Az evvel koridorda yürürken, dün gece Moda’daki evde kolileri toplarken, evvelsi gün amfide ders anlatmaya başlamadan hemen önce, kırmızı ışıkta beklerken, köşedeki kahveci mocha’sının sütünü köpürtürken dönüp dolaşıp bu cümleleri gezdirmişti zihninde. Üç aşağı beş yukarı böyle bir şey olacaktı, evet. Ama devamı da vardı.

Ayağa kalktı Betül. Sımsıkı yaptığı at kuyruğunu çözdü. Dipleri acımış saçlarını karıştırdı şöyle bir. Topukluları çıkarıp usulca kenara itekledi. Çantasından espadrillerini çıkardı. Yeşilli sarılı keten pabuçları geçirdi ayağına. Elinin tersiyle sertçe geçti dudaklarının üzerinden. Birkaç kez yalayıp yuttu geri kalan ruju da.

“Başaramadım anne, üzgünüm. Betül olamadım ben. Olmamı istediğin Betül olamadım. Ama onun yerine kendim oldum, biliyor musun? Çok zor oldu ama sana rağmen oldum. Buldum kendimi anne. Hem kendimi hem de öbür yarımı buldum anne. Hoşçakal.”

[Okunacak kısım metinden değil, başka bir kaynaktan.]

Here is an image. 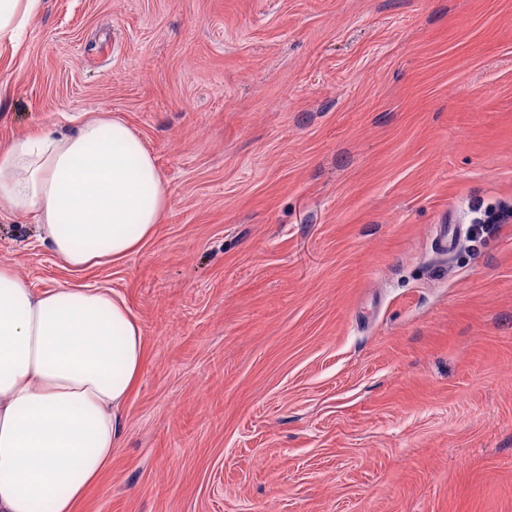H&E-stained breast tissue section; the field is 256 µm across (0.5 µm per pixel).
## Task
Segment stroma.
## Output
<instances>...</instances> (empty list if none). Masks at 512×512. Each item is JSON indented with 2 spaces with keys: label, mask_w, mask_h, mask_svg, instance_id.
<instances>
[{
  "label": "stroma",
  "mask_w": 512,
  "mask_h": 512,
  "mask_svg": "<svg viewBox=\"0 0 512 512\" xmlns=\"http://www.w3.org/2000/svg\"><path fill=\"white\" fill-rule=\"evenodd\" d=\"M107 112L168 188L76 274L145 367L76 512H512V0H41L0 45V146ZM458 224L451 255L436 225Z\"/></svg>",
  "instance_id": "1"
}]
</instances>
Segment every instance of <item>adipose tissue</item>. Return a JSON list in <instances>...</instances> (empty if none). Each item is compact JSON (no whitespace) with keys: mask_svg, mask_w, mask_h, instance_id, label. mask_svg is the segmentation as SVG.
<instances>
[{"mask_svg":"<svg viewBox=\"0 0 512 512\" xmlns=\"http://www.w3.org/2000/svg\"><path fill=\"white\" fill-rule=\"evenodd\" d=\"M40 0H0V44L19 45ZM168 193L123 120L85 117L0 148V206L80 272L155 233ZM145 364L139 323L109 288L35 290L0 265V512H75L112 463L122 409Z\"/></svg>","mask_w":512,"mask_h":512,"instance_id":"1","label":"adipose tissue"}]
</instances>
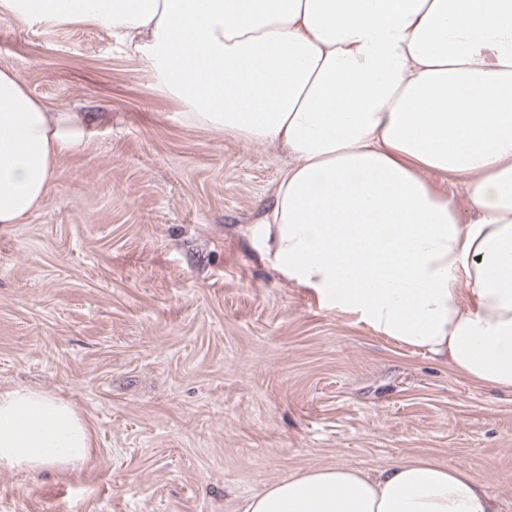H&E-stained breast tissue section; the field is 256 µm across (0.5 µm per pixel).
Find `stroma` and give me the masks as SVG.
<instances>
[{
  "label": "stroma",
  "instance_id": "35a3bbf8",
  "mask_svg": "<svg viewBox=\"0 0 512 512\" xmlns=\"http://www.w3.org/2000/svg\"><path fill=\"white\" fill-rule=\"evenodd\" d=\"M0 68L83 147L0 226V385L72 400L73 471H0V512H242L317 467L468 468L512 512V394L285 284L246 229L288 162L182 124L110 28L0 12Z\"/></svg>",
  "mask_w": 512,
  "mask_h": 512
}]
</instances>
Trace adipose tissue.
Returning <instances> with one entry per match:
<instances>
[{
	"label": "adipose tissue",
	"mask_w": 512,
	"mask_h": 512,
	"mask_svg": "<svg viewBox=\"0 0 512 512\" xmlns=\"http://www.w3.org/2000/svg\"><path fill=\"white\" fill-rule=\"evenodd\" d=\"M22 23L111 27L181 121L289 162L249 233L296 288L393 342L512 392V0H0ZM84 144L0 68V225L42 204ZM461 184L464 215L426 180ZM469 284L462 294L461 284ZM89 421L0 390V469L81 465ZM244 512H497L462 467L312 468Z\"/></svg>",
	"instance_id": "obj_1"
}]
</instances>
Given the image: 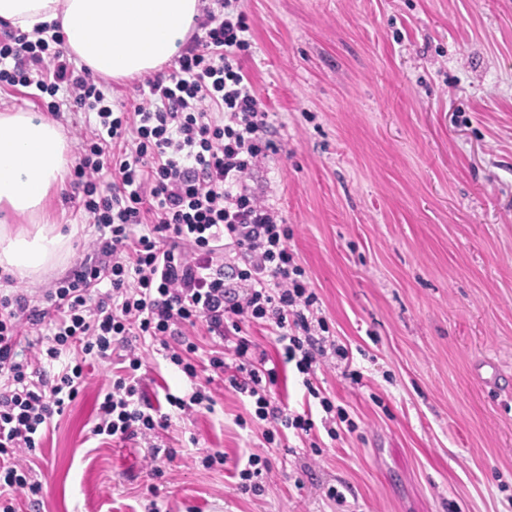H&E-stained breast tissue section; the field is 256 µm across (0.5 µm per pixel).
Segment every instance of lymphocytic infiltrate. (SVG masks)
<instances>
[{
  "label": "lymphocytic infiltrate",
  "mask_w": 512,
  "mask_h": 512,
  "mask_svg": "<svg viewBox=\"0 0 512 512\" xmlns=\"http://www.w3.org/2000/svg\"><path fill=\"white\" fill-rule=\"evenodd\" d=\"M198 28L168 72L144 78L130 112L114 111L103 81L75 64L60 34L0 30L1 88L29 89L55 120L66 108L95 116L77 147L72 185L98 232L94 259L58 282L48 307L22 295L0 297V512H16L18 496L41 493L18 457L78 396L84 357L124 351L123 373L100 403L92 435L125 442L165 428L166 419L139 392L137 344L146 339L196 382L188 397L167 395L171 407L210 408L213 398L197 381L198 364L207 363L250 399L271 444L285 431L309 435L315 423L273 396L277 369L241 334L244 324L265 325L282 345L284 363L295 365L308 395L318 399L328 435L348 420L325 397L315 371L321 359L345 360L349 351L327 338L318 296L288 247L287 224L248 185L254 167L277 147L242 67L252 44L241 0H209ZM107 167L115 174L108 185ZM226 240L241 254L240 265L229 269L217 257ZM199 325L221 342L235 336V367L223 351L200 349L191 335ZM43 328L48 346L34 357L23 354V331ZM75 345L80 356L47 378L42 363Z\"/></svg>",
  "instance_id": "f902f5d3"
}]
</instances>
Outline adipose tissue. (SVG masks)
<instances>
[{
	"label": "adipose tissue",
	"instance_id": "1",
	"mask_svg": "<svg viewBox=\"0 0 512 512\" xmlns=\"http://www.w3.org/2000/svg\"><path fill=\"white\" fill-rule=\"evenodd\" d=\"M201 0H0V22L25 32L58 25L78 65L115 79L159 69L183 45ZM72 162L59 124L0 112V271L32 278L70 237L40 214Z\"/></svg>",
	"mask_w": 512,
	"mask_h": 512
}]
</instances>
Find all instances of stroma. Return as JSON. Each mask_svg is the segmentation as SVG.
Instances as JSON below:
<instances>
[{
  "instance_id": "35a3bbf8",
  "label": "stroma",
  "mask_w": 512,
  "mask_h": 512,
  "mask_svg": "<svg viewBox=\"0 0 512 512\" xmlns=\"http://www.w3.org/2000/svg\"><path fill=\"white\" fill-rule=\"evenodd\" d=\"M243 9V70L281 146L249 185L288 224L319 314L363 374L317 373L351 422L269 445L218 378L213 410L115 442L90 430L121 358H90L28 457L43 490L18 512H512V0ZM44 218L72 231L69 251L38 279H0V294L43 300L87 258L97 232L71 194L51 191ZM141 352L148 400L188 391L155 346ZM217 450L225 464L204 468ZM256 452L272 466L260 496L238 488Z\"/></svg>"
}]
</instances>
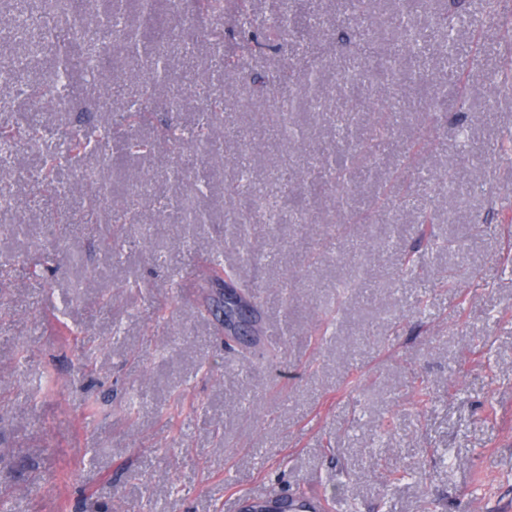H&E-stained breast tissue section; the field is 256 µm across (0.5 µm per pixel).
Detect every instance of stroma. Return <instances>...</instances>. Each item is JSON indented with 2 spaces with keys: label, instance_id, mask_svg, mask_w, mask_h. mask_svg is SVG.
I'll list each match as a JSON object with an SVG mask.
<instances>
[{
  "label": "stroma",
  "instance_id": "35a3bbf8",
  "mask_svg": "<svg viewBox=\"0 0 512 512\" xmlns=\"http://www.w3.org/2000/svg\"><path fill=\"white\" fill-rule=\"evenodd\" d=\"M287 2L321 18L317 39L284 35L279 52L255 57L233 8L206 16L192 0H152L146 24L129 0L141 50L100 46L111 77L75 74L72 108L0 85V127L31 118L40 129L0 157V195L23 202L0 211V486L14 512H224L230 496L265 486L321 496L329 512H512V161L501 151L512 138V90L492 82L512 60V0H495L477 25L457 21V70L471 94L441 120L418 105L435 85L458 94L441 41L387 78L370 64L356 69V96L396 100L394 136L381 161L360 158L351 197L312 185L300 223L257 224L241 239L224 169L209 155L174 161L156 117L110 135L140 84L144 47L182 19L169 62L225 99V154L247 151L268 187L281 170L318 167L335 124L297 114L295 149L256 133L274 106L253 95L249 76L284 69L301 79L313 69L316 93L336 100L349 64L335 50L336 20L370 30L383 55L396 38L395 2L371 0L364 18L345 0ZM218 34L239 47L226 81L213 72ZM78 123L100 152L66 154ZM130 140L154 143L152 155L130 156ZM50 153L61 156L66 232L39 205L36 175ZM174 167L185 186L208 174L205 194L183 200L202 223L172 224L146 205L118 251L87 234V175L104 183L97 221L107 224L114 205L167 189ZM448 168L464 186L455 196L438 180ZM398 175L411 184L408 203L351 223ZM336 215L344 232L328 224ZM250 247L263 253L259 265L248 263ZM407 254L416 273L401 268ZM213 260L235 270L257 335L226 334L224 283L202 271ZM402 463L413 471L399 480Z\"/></svg>",
  "mask_w": 512,
  "mask_h": 512
}]
</instances>
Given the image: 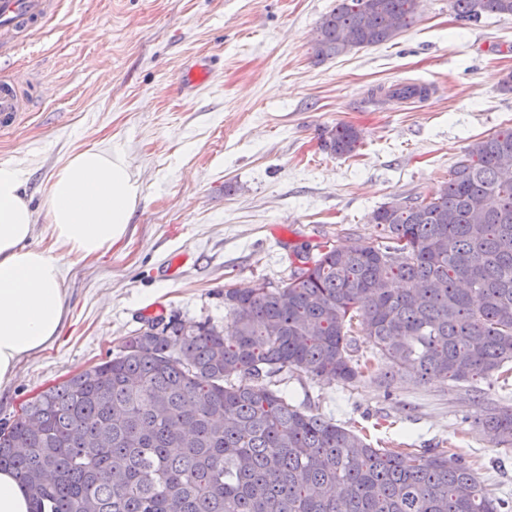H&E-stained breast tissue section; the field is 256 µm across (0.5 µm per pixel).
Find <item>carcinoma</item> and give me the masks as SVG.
Instances as JSON below:
<instances>
[{
  "label": "carcinoma",
  "instance_id": "obj_1",
  "mask_svg": "<svg viewBox=\"0 0 512 512\" xmlns=\"http://www.w3.org/2000/svg\"><path fill=\"white\" fill-rule=\"evenodd\" d=\"M478 23L512 0H451ZM419 0H336L312 49L328 59L383 44ZM352 41L353 46L346 45ZM399 99L427 96L403 85ZM361 131L326 130L350 156ZM512 128L472 143L429 197L374 210L381 229L355 246L331 240L273 286L224 289V328L176 315L142 320L111 358L54 386L0 428V470L26 486L31 512H512L456 453L374 448L333 417L272 388L281 371L391 387L431 377L468 388L512 369ZM369 339L393 371L360 354ZM478 425L512 447V404Z\"/></svg>",
  "mask_w": 512,
  "mask_h": 512
}]
</instances>
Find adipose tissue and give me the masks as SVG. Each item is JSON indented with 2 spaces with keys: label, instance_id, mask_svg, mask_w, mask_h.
Instances as JSON below:
<instances>
[{
  "label": "adipose tissue",
  "instance_id": "1",
  "mask_svg": "<svg viewBox=\"0 0 512 512\" xmlns=\"http://www.w3.org/2000/svg\"><path fill=\"white\" fill-rule=\"evenodd\" d=\"M27 172L0 163V384L19 362L56 341L66 322L62 256L88 258L120 242L142 184L119 144L70 154L48 179L44 200L57 253L34 241Z\"/></svg>",
  "mask_w": 512,
  "mask_h": 512
}]
</instances>
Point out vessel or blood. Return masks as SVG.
<instances>
[{"mask_svg": "<svg viewBox=\"0 0 512 512\" xmlns=\"http://www.w3.org/2000/svg\"><path fill=\"white\" fill-rule=\"evenodd\" d=\"M60 7L61 0H0V60L16 55L19 37L38 38ZM24 110L18 84L0 82V126L12 125Z\"/></svg>", "mask_w": 512, "mask_h": 512, "instance_id": "b4317fda", "label": "vessel or blood"}]
</instances>
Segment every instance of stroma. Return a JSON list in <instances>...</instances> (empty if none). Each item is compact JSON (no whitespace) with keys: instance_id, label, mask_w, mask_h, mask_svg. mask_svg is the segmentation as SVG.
Masks as SVG:
<instances>
[{"instance_id":"obj_1","label":"stroma","mask_w":512,"mask_h":512,"mask_svg":"<svg viewBox=\"0 0 512 512\" xmlns=\"http://www.w3.org/2000/svg\"><path fill=\"white\" fill-rule=\"evenodd\" d=\"M336 0H64L47 33L0 65L29 83V106L0 127V162L27 171L35 237L49 247V175L72 152L120 144L143 186L124 239L63 261L69 319L0 389V423L50 387L116 353L143 317L227 323L224 287L279 284L297 250L374 235L384 203L426 197L467 147L512 127V15L461 20L420 0L394 40L323 61L311 47ZM211 76L196 83L192 70ZM433 87L424 100L386 89ZM343 122L352 155L320 146ZM278 389L366 433L376 448L452 451L491 493L512 496V448L474 422L447 382L356 386L289 372Z\"/></svg>"}]
</instances>
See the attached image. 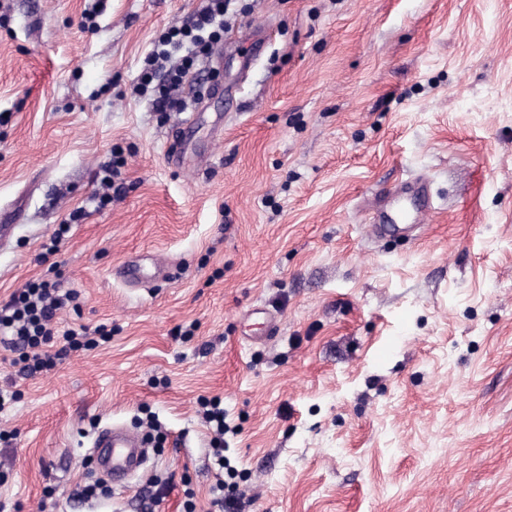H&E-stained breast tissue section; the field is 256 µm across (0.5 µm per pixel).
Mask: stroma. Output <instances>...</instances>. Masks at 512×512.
Segmentation results:
<instances>
[{
  "label": "stroma",
  "instance_id": "stroma-1",
  "mask_svg": "<svg viewBox=\"0 0 512 512\" xmlns=\"http://www.w3.org/2000/svg\"><path fill=\"white\" fill-rule=\"evenodd\" d=\"M204 4L0 0V304L51 280L58 329L112 332L36 374L0 346V512H222L213 397L242 512H512V0H229L199 105L160 115L144 58ZM417 177L429 221L372 236ZM135 257L178 276L129 287ZM150 416L145 475L77 497L97 432ZM202 408V415L205 419V422L209 423L212 427L214 438L213 442V464L216 470L220 473L217 474V490L224 493V490L227 489V494L225 493L222 497L215 498V503L217 505H221L228 512H235L232 510H238L241 506V497L237 494V488L235 484H227L224 481V470L228 477H235V470L230 465V461L224 457V435L228 432H231L230 428L224 422V406L220 399L212 398V399H203L200 402ZM222 405V406H221ZM222 477V478H221Z\"/></svg>",
  "mask_w": 512,
  "mask_h": 512
}]
</instances>
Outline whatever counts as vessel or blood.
<instances>
[{"label": "vessel or blood", "instance_id": "1", "mask_svg": "<svg viewBox=\"0 0 512 512\" xmlns=\"http://www.w3.org/2000/svg\"><path fill=\"white\" fill-rule=\"evenodd\" d=\"M427 216L424 209L389 215L383 223L373 225L372 232L382 235L397 231L405 235L421 227ZM93 458L112 485H119L122 480L136 476L142 468L145 462L143 441L138 434L120 426L103 428L93 441Z\"/></svg>", "mask_w": 512, "mask_h": 512}]
</instances>
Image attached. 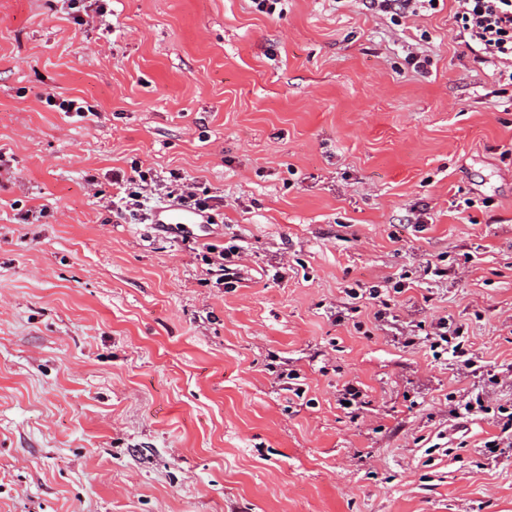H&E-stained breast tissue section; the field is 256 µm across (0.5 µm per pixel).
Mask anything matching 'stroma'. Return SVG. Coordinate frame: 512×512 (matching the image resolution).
Here are the masks:
<instances>
[{
  "label": "stroma",
  "mask_w": 512,
  "mask_h": 512,
  "mask_svg": "<svg viewBox=\"0 0 512 512\" xmlns=\"http://www.w3.org/2000/svg\"><path fill=\"white\" fill-rule=\"evenodd\" d=\"M102 6L0 0V512H512V447L448 414L512 408V88L452 0ZM135 163L217 195L210 223L100 206ZM204 243L241 247L240 286ZM442 319L478 373L403 347ZM368 9L381 13H393V15L410 13L411 15H418V11L422 8H427L425 3L430 9H435L437 3L434 0H367ZM204 219V218H203ZM197 214L184 212L179 208L170 207L155 213L153 224L169 230V232L183 229L186 224H204Z\"/></svg>",
  "instance_id": "35a3bbf8"
}]
</instances>
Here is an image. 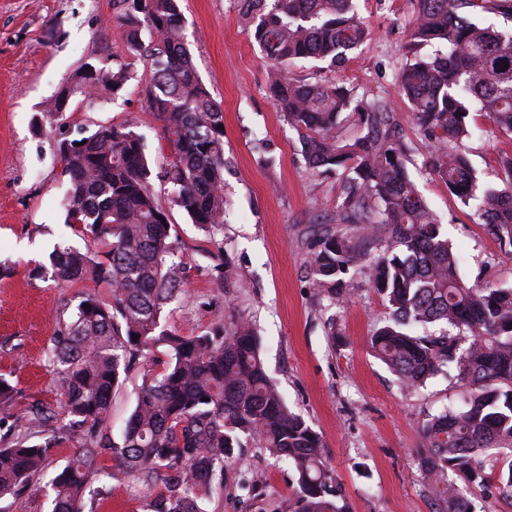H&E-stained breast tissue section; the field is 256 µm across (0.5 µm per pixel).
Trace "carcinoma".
<instances>
[{"mask_svg":"<svg viewBox=\"0 0 512 512\" xmlns=\"http://www.w3.org/2000/svg\"><path fill=\"white\" fill-rule=\"evenodd\" d=\"M254 43L271 61L268 93L296 131L308 167L345 174L334 224L322 227L309 256L312 286L336 297L344 276L373 266L371 287L389 310L370 338L372 354L406 388L455 367L461 403L422 426L421 467L434 482L441 512H471L466 489L491 480L512 500V286L466 283L461 258L423 199L407 162L410 148L382 98H356L338 80L288 74L304 59L334 67L368 41L355 0H240ZM406 60L397 79L429 143L423 166L512 254V155L499 157L502 188L479 190L465 142L474 113L512 135V26L484 25L494 13L512 22V0H415ZM126 52L150 60L147 110L174 147L164 179L171 204L210 232L224 223V112L199 77L185 39L179 0H119ZM148 30L149 42L141 38ZM132 79L129 65L85 63L68 85L89 98L102 86L116 97ZM50 126L69 116L58 98L47 104ZM360 129L342 138L344 121ZM136 125L80 129L58 144L68 184L64 223L97 249L65 243L49 254L51 278L108 285L112 302L83 292L51 339L50 368L68 418L61 436L0 446V499L17 497L43 474L59 439H78L68 463L44 490L51 512H85L114 480L134 489L162 487L152 512H207L224 466L252 440L296 476L289 512H351L327 469L318 433L288 408L252 324L233 318L196 336L167 327V311L184 295L181 261L171 241L168 209L155 193L146 145ZM390 241L375 255L366 246L380 227ZM444 323L448 332L424 331ZM162 348L164 371L142 373L136 403L119 439L104 432L112 392L136 360ZM19 390L0 377V409ZM52 411L29 407V436ZM112 456L110 469L98 459Z\"/></svg>","mask_w":512,"mask_h":512,"instance_id":"1","label":"carcinoma"}]
</instances>
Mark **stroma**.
<instances>
[{"label":"stroma","mask_w":512,"mask_h":512,"mask_svg":"<svg viewBox=\"0 0 512 512\" xmlns=\"http://www.w3.org/2000/svg\"><path fill=\"white\" fill-rule=\"evenodd\" d=\"M369 31L365 46L336 70L295 62L292 76L340 79L358 94L384 98L412 153L409 171L441 220L460 274L473 282L486 272L512 284V254L480 224L473 210L449 194L422 166L427 146L410 117L397 72L405 60L411 0H357ZM185 37L198 73L224 112V224L207 233L171 209L177 255L185 264V298L173 303L168 326L195 336L229 317L250 321L284 399L319 433L324 459L351 512H436L431 482L418 463L421 426L458 404L456 371L442 369L417 389L402 386L369 350V338L388 318L370 287V271L353 277L333 302L312 288L307 254L313 233L336 212L344 177L309 169L296 132L267 92L268 63L244 24L237 0H180ZM117 0H0V374L22 392L0 411V436L28 435L35 401L60 409L49 367L58 318L75 305L78 286L41 273L58 242L88 245L64 222L66 181L57 152L58 130L43 122L47 103L84 63H128L133 73L120 96L101 88L73 95L72 129L132 122L144 138L152 182L168 201L163 175L173 150L146 110L150 70L125 51ZM467 143L480 186H498L499 155L512 154V137L487 120ZM230 262L227 284L216 268ZM262 476V493L242 490L244 474ZM293 492L291 469L276 466L247 444L225 466L223 486L208 512H272Z\"/></svg>","instance_id":"1"}]
</instances>
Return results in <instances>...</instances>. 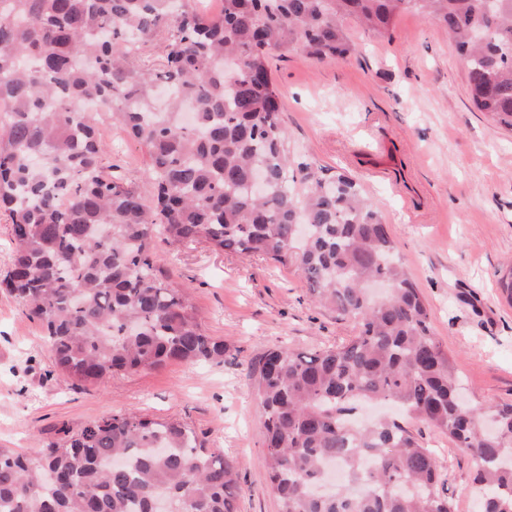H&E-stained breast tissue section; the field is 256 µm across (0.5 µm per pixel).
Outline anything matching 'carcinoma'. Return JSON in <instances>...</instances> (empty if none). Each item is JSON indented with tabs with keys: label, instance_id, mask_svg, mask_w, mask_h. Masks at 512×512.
<instances>
[{
	"label": "carcinoma",
	"instance_id": "cac0c4a2",
	"mask_svg": "<svg viewBox=\"0 0 512 512\" xmlns=\"http://www.w3.org/2000/svg\"><path fill=\"white\" fill-rule=\"evenodd\" d=\"M412 9L442 28L474 106L512 129V0H0V209L15 241L7 289L75 386L171 360L224 361L188 289L164 279L158 242L288 263L311 297L359 326L248 368L279 512H456L435 450L407 421L469 451L481 512H512V403L464 406L454 361L407 276L388 225L344 173L302 176L269 58L356 52L345 23L388 34ZM167 33L162 62L134 50ZM143 144L152 204L112 173L95 111ZM193 107L191 121L182 107ZM261 171L265 191L255 195ZM369 402L400 417L359 423ZM343 481L328 491L329 468ZM233 464L174 419L116 414L31 454L0 448V512H236Z\"/></svg>",
	"mask_w": 512,
	"mask_h": 512
}]
</instances>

Betül’ün son sözleri havadaki tütün kolonyasına karıştı. Yere düşmedi,  asılı kaldı. İlk kez ferahlık vermedi üstelik. Bir nebze bile eritmedi keskin rayiha anne kızın yosun tutmuş bağını.

“Hoş geldiniz, kimsiniz?” diye soruyordu Perihan Hanım, kısa boylu hemşire elinde ilaçlarla odadan içeri girerken. Betül’ün hafiflemesi için sadece üç adım yeterli oldu. Tütün kolonyası kokusunun burnundan ilelebet gitmesi içinse daha beklemeliydi.